To enjoy: this moment when the Federal Minister of Transport announced a new German motorway miracle to fulfill his share of climate protection obligations, five-lane highways in every direction, and freed the liberal activist spirit from the combustion tank. Take that, Greta! Volker Wissing also said that science had to be followed when it came to traffic. The traffic forecasts are clear, the traffic is increasing enormously. In other words: Stir up the asphalt.

With the same logic and the mobility know-how of the somewhat rusty manta driver, his party is currently paving various websites with asphalt wisdom: "For 72%, the car is indispensable," says a survey in magenta script on yellow tiles. But why two-thirds of respondents do not think of a viable alternative to the car even in metropolitan areas is not there. Wissing, after all, has the "reality of life" in his Twitter view: outdated rail network, he writes, a patchwork of construction sites, delays and "reversal of the infrastructure".

That's why Deutsche Bahn reacted lightning fast this week and has already registered the 80-billion-euro double rail boom. So now the wild ride really starts. A head-to-head race at the traffic lights, and Wissing defiantly leans out of the window.

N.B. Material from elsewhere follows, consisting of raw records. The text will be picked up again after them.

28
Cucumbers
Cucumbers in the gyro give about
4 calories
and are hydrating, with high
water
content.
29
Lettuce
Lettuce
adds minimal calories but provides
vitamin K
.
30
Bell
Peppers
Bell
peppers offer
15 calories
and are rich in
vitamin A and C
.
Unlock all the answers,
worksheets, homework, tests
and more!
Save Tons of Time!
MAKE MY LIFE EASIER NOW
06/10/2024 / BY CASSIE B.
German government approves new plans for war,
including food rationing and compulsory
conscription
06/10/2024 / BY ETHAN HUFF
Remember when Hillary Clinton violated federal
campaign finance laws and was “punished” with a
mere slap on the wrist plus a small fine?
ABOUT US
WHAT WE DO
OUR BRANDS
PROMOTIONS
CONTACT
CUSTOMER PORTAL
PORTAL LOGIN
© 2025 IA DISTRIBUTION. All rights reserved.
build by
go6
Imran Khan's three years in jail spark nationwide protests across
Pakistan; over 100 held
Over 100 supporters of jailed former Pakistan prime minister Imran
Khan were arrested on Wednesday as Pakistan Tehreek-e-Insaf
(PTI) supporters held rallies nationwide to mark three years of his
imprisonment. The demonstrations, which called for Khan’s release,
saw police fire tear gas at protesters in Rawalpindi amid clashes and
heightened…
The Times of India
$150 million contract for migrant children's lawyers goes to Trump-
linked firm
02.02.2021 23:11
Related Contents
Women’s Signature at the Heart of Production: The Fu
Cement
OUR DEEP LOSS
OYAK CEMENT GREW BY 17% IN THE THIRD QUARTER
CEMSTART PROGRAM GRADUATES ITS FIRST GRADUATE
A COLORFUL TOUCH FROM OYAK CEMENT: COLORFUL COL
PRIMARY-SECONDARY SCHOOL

In Wales, the government has pulled the handbrake at full speed in a similar situation: For years, the Ministry of Transport has just complained in the social media, attempts had been made to get traffic under control by building roads. In vain. "More roads and more lanes led to more and more traffic – like everywhere else in the world." Admittedly, simple empirical knowledge. But at least not a caricature of science.